UK & World News
Bahrain: Why Grand Prix Is A No-Win Situation
There seems little doubt now that the Bahrain Grand Prix will go ahead despite the efforts of protesters in the country and a sizeable body of public opinion across the world that it should have been called off.
In reality it should never have been put on. Not because of politics (more on that later) but because it was always going to be a catalyst for public disorder that would cause division, violence and death in a country struggling through a period of massive upheaval and potential change.
Formula One and its money men knew this would happen; they did the research. They just decided to say to themselves, as always, follow the money. It flows from Bahrain straight into their bank accounts.
The race teams and their drivers tinkering with their engines this morning will do their best to pretend they are in the "sporting world" and what's going on outside the pit lane and the race track is nothing to do with them.
They spend their working lives cocooned in ludicrous five-star luxury most of the time so they may successfully carry off this blinkered view of the real world for the time being; or they may not.
Funny thing about this "sport" is that a good number, if not the majority, are well-educated or privileged or rich or a mix of all, and they are certainly not stupid.
They are like the sporting equivalent of Nasa. The space agency employees, of course, have an excuse as they are thinking about stuff on another planet. Formula One teams have just put themselves on their own one.

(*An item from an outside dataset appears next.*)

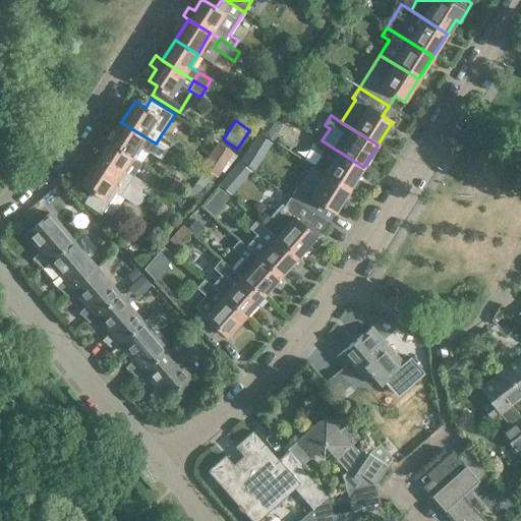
[(121,122),(108,142),(130,157),(136,148),(147,154),(148,153),(151,155),(158,145),(156,143),(121,122)]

Unfortunately, few - outside those who support the government of Bahrain or are "petrol heads" who don't care or have financial ties to the event or don't want their duty-free expat lives messed up or who hate Shia Muslims in general and stroppy Shia protestors in particular - could possibly think this was ever a "good idea".
Bahrain is in the midst of a difficult stage in its development. The government has taken a battering from abroad and is attempting to bring about change.

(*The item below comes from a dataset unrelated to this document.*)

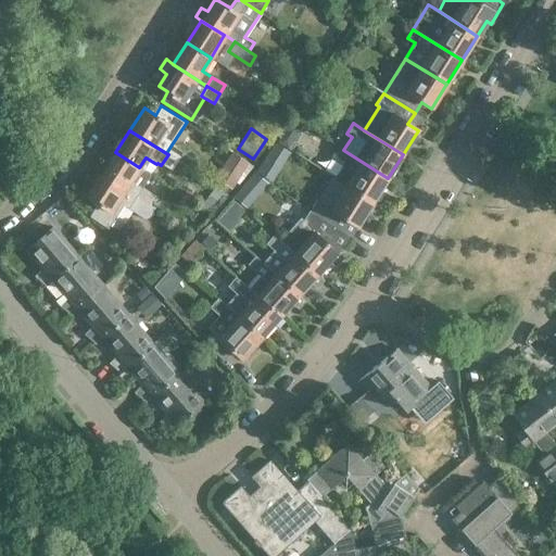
[(182,152),(172,144),(166,153),(168,154),(177,161),(182,152)]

Many would argue it is pitifully slow to the point of being a cynical abuse of the word "change", but things have moved on a bit in the last year.

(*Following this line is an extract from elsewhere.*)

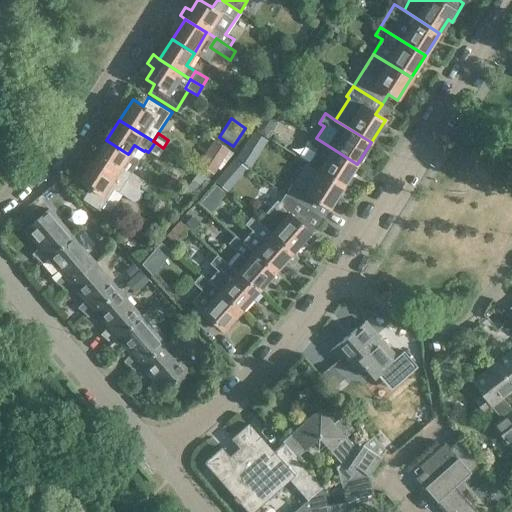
[(318,171),(343,187),(357,164),(316,138),(311,135),(306,144),(316,151),(307,164),(318,171)]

The point is that there are thousands upon thousands of ordinary Bahraini people who are discriminated against and marginalised and are second class citizens in their own country because they are not part of the Sunni minority.
They don't throw petrol bombs and they try to hold down jobs but they DO protest. For that many have been criminalised and branded as Iranian stooges.
One must accept that these are all issues for Bahrain and not for outsiders to get involved in; and it is absolutely true.
So when one knows this stuff is going on - don't go there; stay on your own planet.